In most non-trivial cases the return value is not just a simple formula but has to be computed through some algorithm, requiring the declaration of a local variable just to denote that result. In every case the programmer must invent a name for that variable and, in a typed language, include a declaration. This is tedious and suggests that the language should take care of the declaration for the programmer.

The Fortran-Pascal convention does not combine well with recursion (which Fortran for a long time did not support). In the body of the function, an occurrence of the function’s name can denote the result, or it can denote a recursive call; conventions can be defined to remove the ambiguity, but they are messy, especially for a function without arguments: in function f, does the instruction

f := f + 1

add one to the value of the function’s result as computed so far, as it would if f were an ordinary variable, or to the result of calling f recursively?

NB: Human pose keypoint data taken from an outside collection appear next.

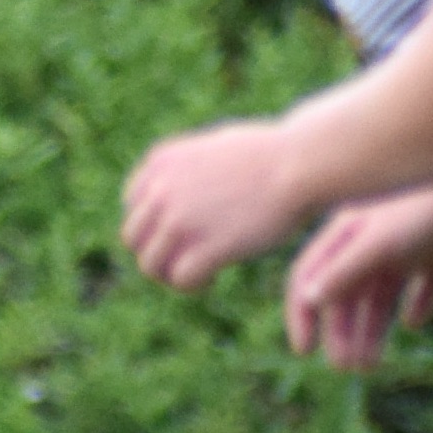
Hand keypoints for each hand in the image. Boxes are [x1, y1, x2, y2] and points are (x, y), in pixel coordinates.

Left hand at [121, 119, 315, 292]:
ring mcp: (181, 220)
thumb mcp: (212, 147)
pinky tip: (212, 277)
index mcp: (161, 162)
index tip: (178, 233)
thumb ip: (185, 171)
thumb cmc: (268, 155)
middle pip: (134, 239)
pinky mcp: (207, 247)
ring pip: (151, 265)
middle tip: (186, 259)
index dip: (153, 225)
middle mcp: (162, 190)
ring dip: (171, 274)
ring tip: (200, 272)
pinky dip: (193, 284)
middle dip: (157, 252)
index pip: (132, 205)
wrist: (299, 164)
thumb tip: (171, 199)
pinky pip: (181, 279)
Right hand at [283, 181, 432, 367]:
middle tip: (348, 367)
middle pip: (346, 295)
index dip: (303, 313)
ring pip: (380, 297)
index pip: (310, 277)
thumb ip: (346, 271)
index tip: (305, 351)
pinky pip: (423, 287)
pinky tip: (414, 322)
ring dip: (372, 330)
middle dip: (341, 332)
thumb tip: (308, 300)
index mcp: (347, 235)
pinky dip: (417, 307)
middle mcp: (371, 243)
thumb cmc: (428, 208)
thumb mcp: (382, 243)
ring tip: (371, 364)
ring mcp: (407, 249)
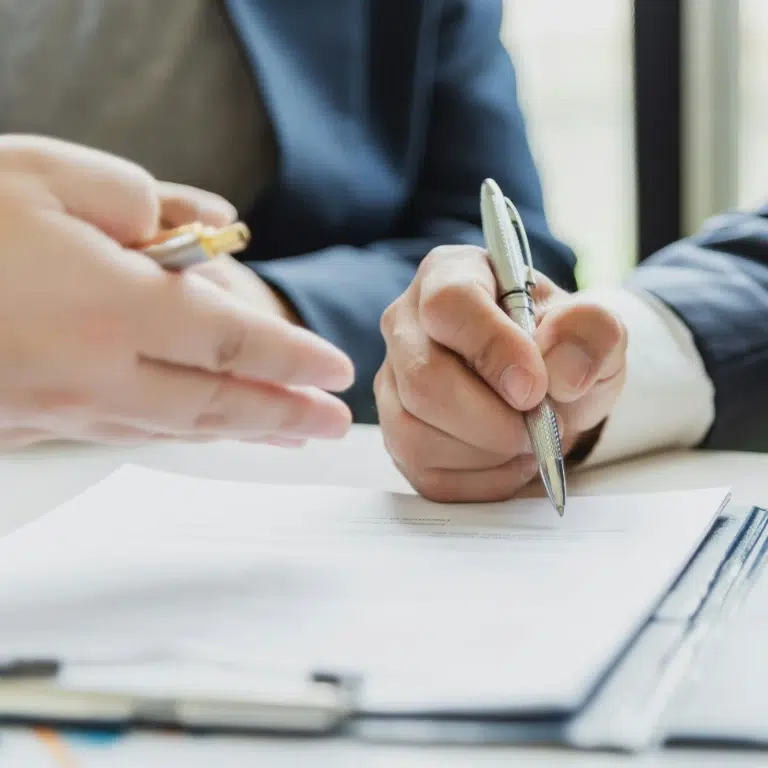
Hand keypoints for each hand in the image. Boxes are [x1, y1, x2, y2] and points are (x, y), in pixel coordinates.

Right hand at [0, 135, 352, 448]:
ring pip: (177, 427)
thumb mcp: (43, 175)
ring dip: (241, 433)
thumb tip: (206, 227)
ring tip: (287, 436)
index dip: (294, 360)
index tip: (336, 371)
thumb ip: (138, 200)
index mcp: (111, 307)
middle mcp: (97, 372)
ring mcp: (64, 409)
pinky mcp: (32, 425)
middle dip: (285, 416)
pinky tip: (201, 430)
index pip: (235, 343)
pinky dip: (180, 433)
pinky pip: (129, 433)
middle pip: (219, 403)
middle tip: (333, 428)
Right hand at [375, 246, 626, 501]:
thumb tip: (561, 372)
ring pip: (415, 434)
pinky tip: (508, 459)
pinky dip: (480, 480)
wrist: (547, 389)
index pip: (450, 304)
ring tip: (528, 440)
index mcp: (449, 275)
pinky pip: (425, 473)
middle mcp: (406, 324)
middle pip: (424, 380)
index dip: (492, 349)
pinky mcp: (395, 433)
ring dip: (488, 454)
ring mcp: (392, 382)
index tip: (534, 389)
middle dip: (493, 420)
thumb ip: (591, 332)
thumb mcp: (595, 329)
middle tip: (542, 425)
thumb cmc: (559, 348)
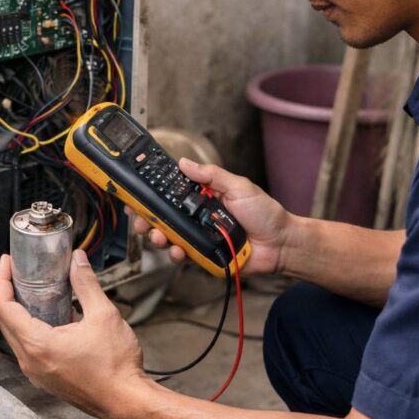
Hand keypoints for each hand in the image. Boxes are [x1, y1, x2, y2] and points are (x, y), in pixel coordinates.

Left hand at [0, 249, 147, 418]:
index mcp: (37, 345)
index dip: (1, 280)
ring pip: (16, 335)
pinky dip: (32, 328)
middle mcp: (30, 362)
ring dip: (20, 311)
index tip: (6, 262)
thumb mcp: (103, 315)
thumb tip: (77, 261)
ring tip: (33, 290)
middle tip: (18, 272)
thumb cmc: (116, 368)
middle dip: (8, 292)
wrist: (127, 402)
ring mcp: (37, 373)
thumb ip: (86, 284)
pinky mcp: (47, 378)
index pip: (3, 307)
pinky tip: (52, 316)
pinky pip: (29, 348)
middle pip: (5, 321)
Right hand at [129, 157, 291, 275]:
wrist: (280, 244)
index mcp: (204, 197)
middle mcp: (198, 217)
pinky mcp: (204, 256)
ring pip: (169, 237)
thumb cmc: (265, 213)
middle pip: (164, 216)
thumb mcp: (239, 187)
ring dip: (157, 236)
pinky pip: (183, 255)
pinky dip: (175, 253)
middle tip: (139, 219)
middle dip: (147, 218)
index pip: (173, 193)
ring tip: (157, 236)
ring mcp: (199, 237)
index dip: (154, 194)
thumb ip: (211, 175)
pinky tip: (176, 251)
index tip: (137, 193)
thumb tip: (185, 163)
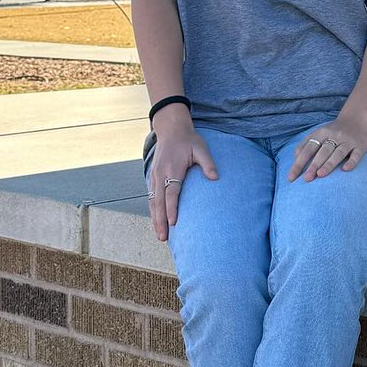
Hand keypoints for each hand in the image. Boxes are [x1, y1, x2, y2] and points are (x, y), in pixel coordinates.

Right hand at [147, 124, 217, 241]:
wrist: (171, 129)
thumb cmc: (188, 140)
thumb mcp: (201, 148)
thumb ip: (208, 163)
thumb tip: (215, 178)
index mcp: (172, 168)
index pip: (171, 192)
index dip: (171, 208)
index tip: (173, 222)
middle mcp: (160, 174)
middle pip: (159, 201)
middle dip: (160, 221)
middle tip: (163, 238)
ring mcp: (154, 176)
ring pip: (153, 201)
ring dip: (155, 219)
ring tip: (159, 235)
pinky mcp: (153, 177)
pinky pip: (151, 196)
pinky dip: (153, 210)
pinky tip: (156, 221)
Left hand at [288, 110, 366, 181]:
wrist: (357, 119)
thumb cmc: (334, 130)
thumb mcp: (319, 132)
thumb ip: (307, 143)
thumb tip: (295, 157)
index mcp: (322, 133)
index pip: (308, 148)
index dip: (299, 163)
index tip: (292, 177)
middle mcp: (335, 136)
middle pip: (323, 151)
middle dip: (314, 164)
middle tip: (306, 178)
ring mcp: (348, 141)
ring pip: (338, 153)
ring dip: (329, 163)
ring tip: (320, 175)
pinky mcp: (360, 146)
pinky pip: (356, 155)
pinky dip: (351, 162)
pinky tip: (345, 169)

Another problem with the Fortran-Pascal approach is that in the absence of a language-defined rule for variable initialization a function can return an undefined result, if some path has failed to initialize the corresponding variable.

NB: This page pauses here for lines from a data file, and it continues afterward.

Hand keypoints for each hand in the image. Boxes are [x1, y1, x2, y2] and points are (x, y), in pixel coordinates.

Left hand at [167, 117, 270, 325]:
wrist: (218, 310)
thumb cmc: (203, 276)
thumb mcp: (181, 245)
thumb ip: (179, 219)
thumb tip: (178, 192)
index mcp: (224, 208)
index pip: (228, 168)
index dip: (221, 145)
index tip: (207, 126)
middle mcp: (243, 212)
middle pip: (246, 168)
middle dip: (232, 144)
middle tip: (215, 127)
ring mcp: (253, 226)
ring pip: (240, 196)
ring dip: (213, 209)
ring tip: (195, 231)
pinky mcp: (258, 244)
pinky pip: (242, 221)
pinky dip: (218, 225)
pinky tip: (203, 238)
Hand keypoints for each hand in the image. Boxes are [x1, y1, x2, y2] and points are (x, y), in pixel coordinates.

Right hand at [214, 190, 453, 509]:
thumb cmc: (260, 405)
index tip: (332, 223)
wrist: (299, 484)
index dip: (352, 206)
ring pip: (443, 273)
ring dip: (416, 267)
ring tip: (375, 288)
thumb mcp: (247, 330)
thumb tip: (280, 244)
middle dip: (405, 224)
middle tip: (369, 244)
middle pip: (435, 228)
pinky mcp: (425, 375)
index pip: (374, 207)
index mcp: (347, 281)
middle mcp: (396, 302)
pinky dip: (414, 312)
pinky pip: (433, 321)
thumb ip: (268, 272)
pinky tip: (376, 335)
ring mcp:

The Eiffel design addresses these problems. It combines several ideas:

No nesting of routines. This condition is essential because without it the name Result would be ambiguous. In all Algol- and Pascal-like languages it was considered really cool to be able to declare routines within routines, without limitation on the depth of recursion. I realized that in an object-oriented language such a mechanism was useless and in fact harmful: a class should be a collection of features — services offered to the rest of the world — and it would be confusing to define features within features. Simula 67 offered such a facility; I wrote an analysis of inter-module relations in Simula, including inheritance and all the mechanisms retained from Algol such as nesting (I am trying to find that document, and if I do I will post it in this blog); my conclusion was the result was too complicated and that the main culprit was nesting. Requiring classes to be flat structures was, in my opinion, one of the most effective design decisions for Eiffel.
Language-defined initialization. Even a passing experience with C and C++ shows that uninitialized variables are one of the major sources of bugs. Eiffel introduced a systematic rule for all variables, including Result, and it is good to see that some subsequent languages such as Java have retained that convention. For a function result, it is common to ignore the default case, relying on the standard initialization, as in if “interesting case” then Result:= “interesting value” end without an else clause (I like this convention, but some people prefer to make all cases explicit).
One-entry, one-exit blocks; no goto in overt or covert form (break, continue etc.).
Design by Contract mechanisms: postconditions usually need to refer to the result computed by a function.

The convention is then simple: in any function, you can use a language-defined local variable Result for you, of the type that you declared for the function result; you can use it as a normal variable, and the result returned by any particular call will be the final value of the variable on exit from the function body.

The convention has been widely imitated, starting with Delphi and most recently in Microsoft’s “code contracts”, a kind of poor-man’s Design by Contract emulation, achieved through libraries; it requires a Result notation to denote the function result in a postcondition, although this notation is unrelated to the mechanisms in the target languages such as C#. As the example of Eiffel’s design illustrates, a programming language is a delicate construction where all elements should fit together; the Result convention relies on many other essential concepts of the language, and in turn makes them possible.

Reference

[1] Eiffel Software discussion group, here.